Он остановился, развернул дряхлую, пожелтевшую от времени карту. Кто-то зажёг факел и услужливо посветил ему. Над головой протарахтели вертолёты, помигали красными огоньками и ушли на север. «Пошли заправляться, – облегченно подумал он. – Ещё есть время. Итак, первый удар в лоб, на входе в ущелье. Пошлю всех новобранцев в атаку. Если пробьём заслон, чалмисты быстро разделаются с кучкой неверных, и тогда наш путь свободен. А если не удастся? Остаётся эта тропа, потеряем много времени, но спасем караван».

Он подозвал ожидавшего приказ проводника.

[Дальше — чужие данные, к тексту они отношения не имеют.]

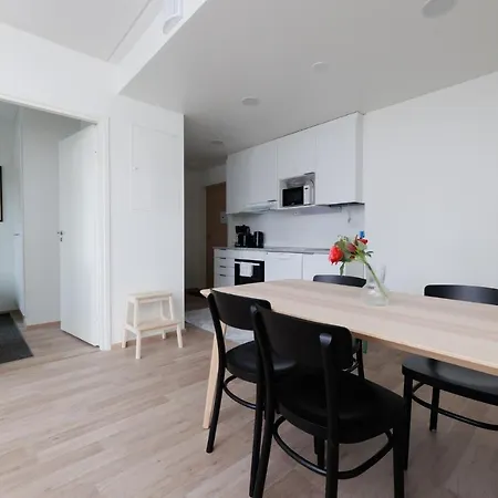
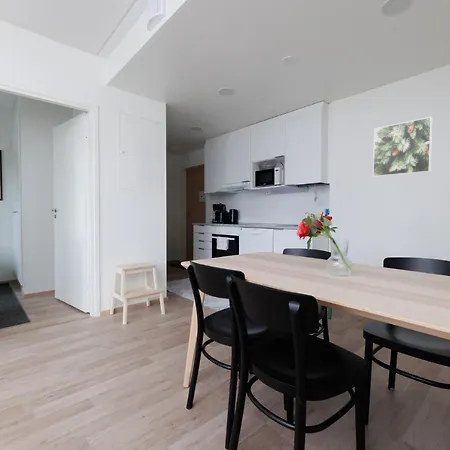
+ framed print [372,116,433,178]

– Передай Тур Мухамеду или тому, кто остался за него: собрать всех в кулак и немедленно ударить по русским с входа в ущелье. Основную атаку начнём позже общими силами с отрядом чалмистов, они ударят с этой тропы. Возьми с собой гранатомет и пятьдесят воинов. Атаковать, атаковать! Держать «шурави» в напряжении! Всё понял? Выполняй!

* * *

Караван был взят. Кругом чернели трупы убитых, раздавались стоны раненых, и своих, и чужих. Распрямив плечи, стерев пот со лба, лейтенант Кудрин осмотрел то, что осталось от каравана. Чудом уцелевшие ослы и верблюды сбились в кучу, они прижимались друг к другу, испуганно косясь на чужаков, туши мёртвых и раненых животных лежали вперемежку с убитыми душманами, вид их был жуток и ужасен. Кудрин нагнулся и хотел погладить раненого верблюда, тот резко дернулся, с трудом приподнял голову и харкнул прямо ему в лицо. Кто-то толкнул его в бок, осторожно обнюхивая карманы, Кудрин увидел ластившуюся к нему обыкновенную дворняжку. Собака настороженно вильнула хвостом, готовая молниеносно отскочить в темень. Олег осторожно погладил её по прижатым ушам, провёл ладонью по кончику холодного носа. Собака лизнула его пальцы и осторожно улеглась возле его ног, жалобно повизгивая. Кудрин пошарил в кармане, с сожалением развёл руками, собака испугалась его движения и бросилась наутёк. Олег внезапно ощутил жуткое одиночество, и всё окружавшее его показалось нелепым, противоестественным, плохим сном.